What is the use of a recipe? A recipe is a teaching tool, a guide, a point of departure. Follow it exactly the first time you make the dish. As you make it again and again, you will change it, massage it to fit your own taste and aesthetic. Eventually it will become your own personal recipe - Jacques Pepin
Thursday, February 10, 2011
Gotcha Capitalism by Bob Sullivan
(Review written 6/6/08)
This is a pretty good book for people who don't pay a lot of attention to their bills and other financial matters to read to let them know how much money they may be losing to hidden fees by all the companies they deal with, but after five or six chapters, I haven't really found anything that surprised me, but I keep up on that sort of stuff as a hobby, anyway. I don't usually run my credit cards up over the limit, or pay any interest on them - I'm one of those consumers that cc issuers hate.
I also don't ever take money out of ATMs that aren't associated with my bank, so I don't get hit with those kinds of fees, and I haven't had to pay overdraft fees in the last thirty years, that I can recall. I just had a convo with my son about ATM fees the other day while he was home.

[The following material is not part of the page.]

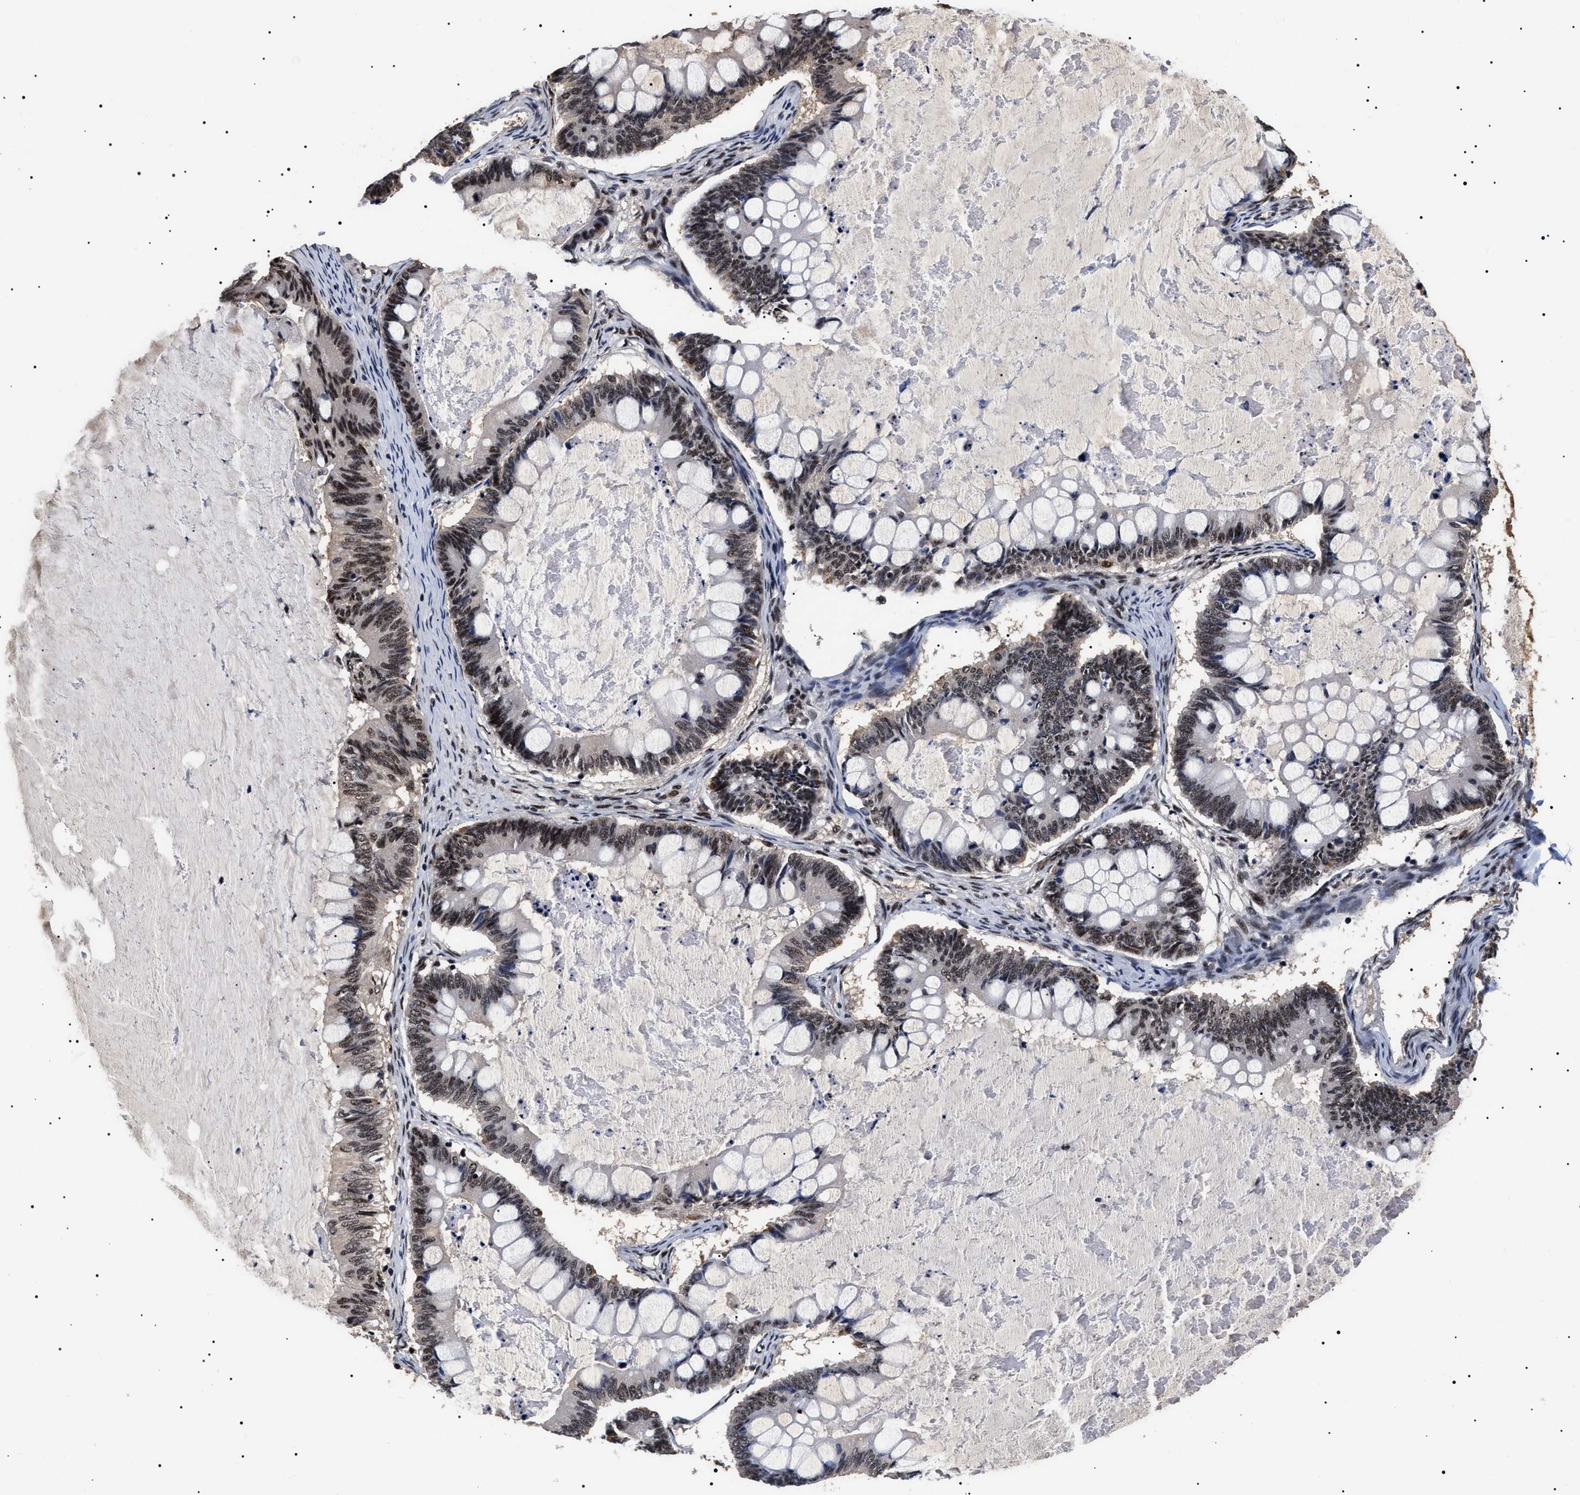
{"staining": {"intensity": "moderate", "quantity": ">75%", "location": "nuclear"}, "tissue": "ovarian cancer", "cell_type": "Tumor cells", "image_type": "cancer", "snomed": [{"axis": "morphology", "description": "Cystadenocarcinoma, mucinous, NOS"}, {"axis": "topography", "description": "Ovary"}], "caption": "Immunohistochemical staining of human ovarian mucinous cystadenocarcinoma shows medium levels of moderate nuclear expression in approximately >75% of tumor cells.", "gene": "CAAP1", "patient": {"sex": "female", "age": 61}}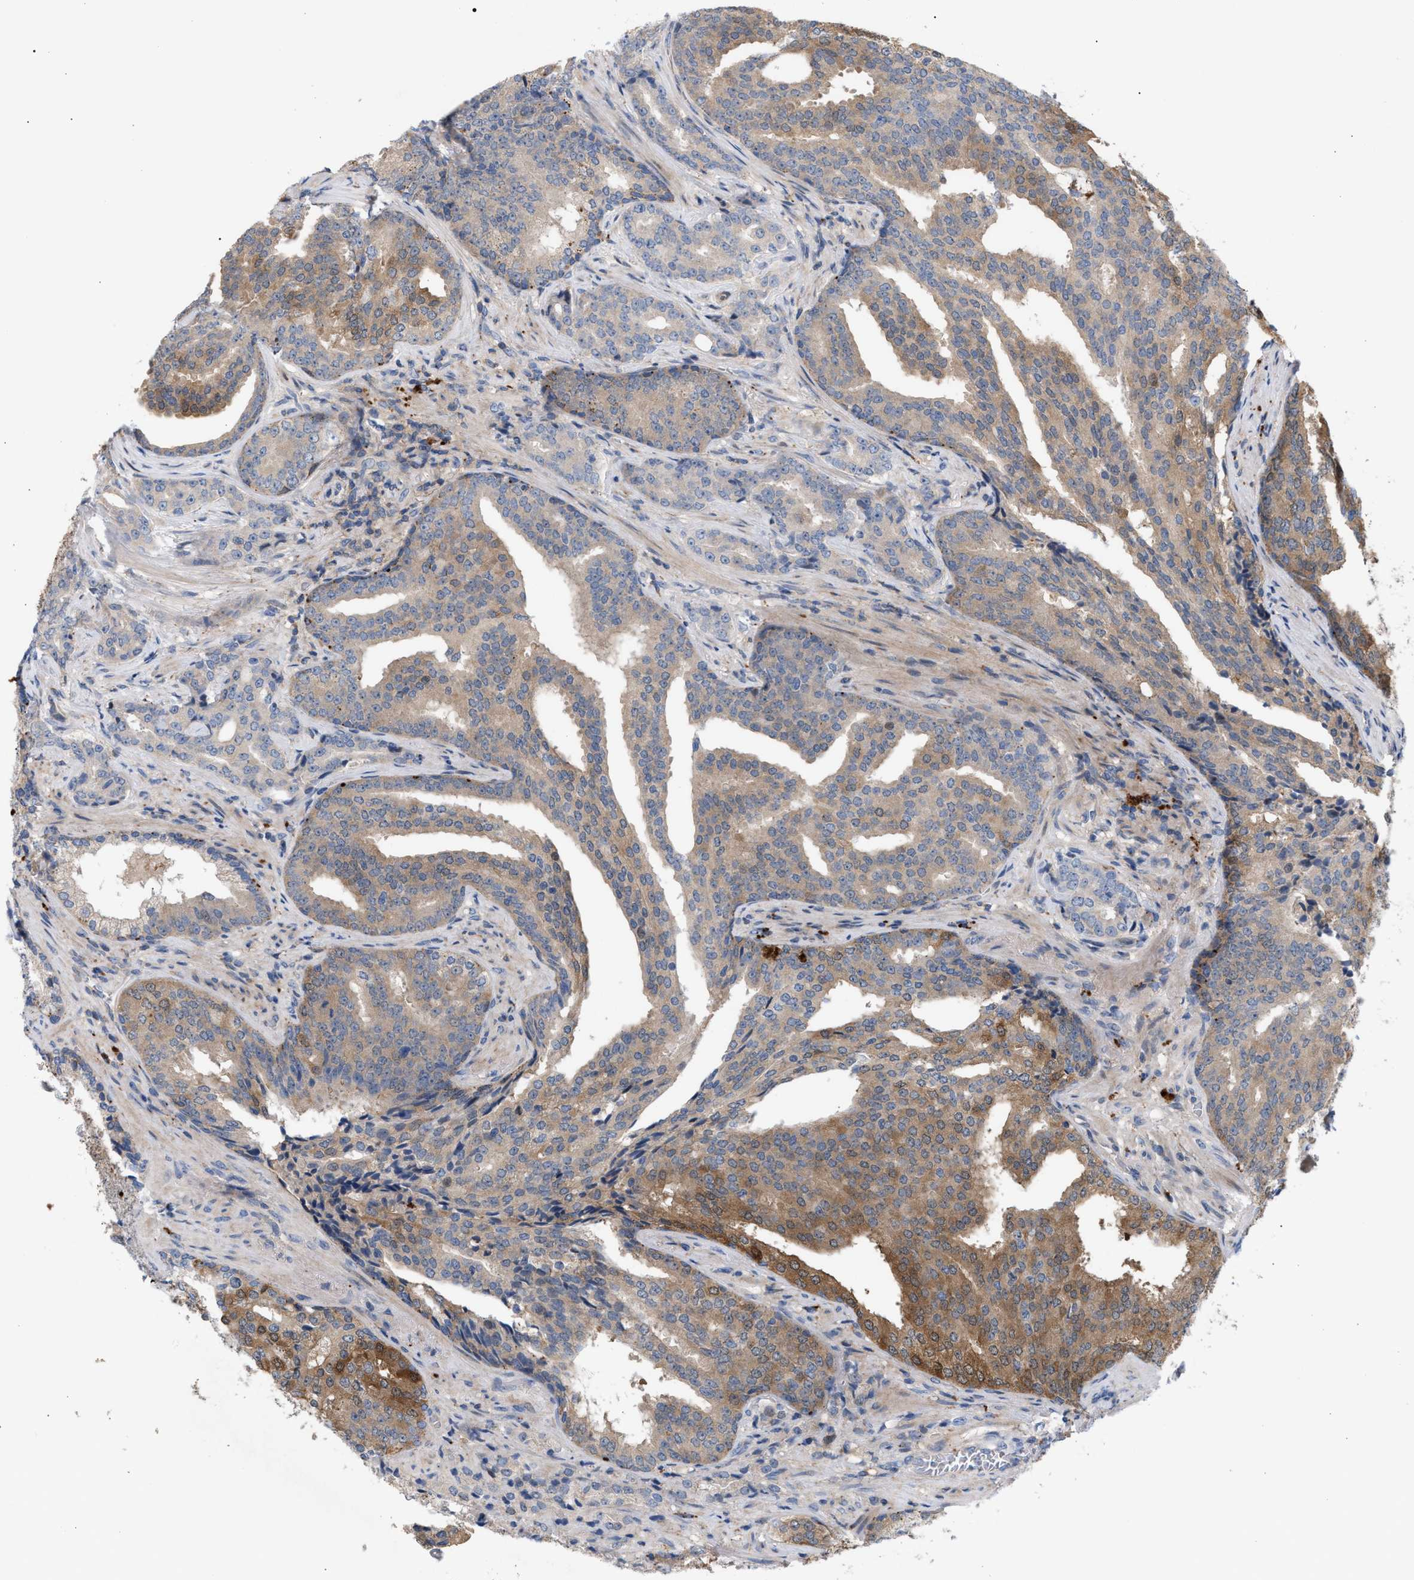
{"staining": {"intensity": "moderate", "quantity": "25%-75%", "location": "cytoplasmic/membranous"}, "tissue": "prostate cancer", "cell_type": "Tumor cells", "image_type": "cancer", "snomed": [{"axis": "morphology", "description": "Adenocarcinoma, High grade"}, {"axis": "topography", "description": "Prostate"}], "caption": "Protein staining of prostate cancer (adenocarcinoma (high-grade)) tissue shows moderate cytoplasmic/membranous positivity in approximately 25%-75% of tumor cells. Immunohistochemistry stains the protein in brown and the nuclei are stained blue.", "gene": "MBTD1", "patient": {"sex": "male", "age": 71}}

Hope he took it to heart and starts planning his weekend outing budgets a little better, so he can quit throwing away money for nothing.
Title company fees seem to be pretty much unavoidable, and in my case, they're only likely to take place a couple of times in my entire lifetime - only time I had an issue with them was when I refinanced a home I'd already owned and paid for title insurance on a few years previously, and I'm thinking "why should I pay this again so soon?" It's a racket.
The chapter on mutual fund expense ratios, and kickbacks to HR folks and plan administrators wasn't a total surprise, but it's definitely irritating to think how much money they're scamming out of those of us who care enough to put away money for retirement. I'll need to review the mutual funds I'm in to see what their expense ratios are one of these days, and maybe make some adjustments. I'll keep y'all posted as I go along in this book. Looks like mostly good info.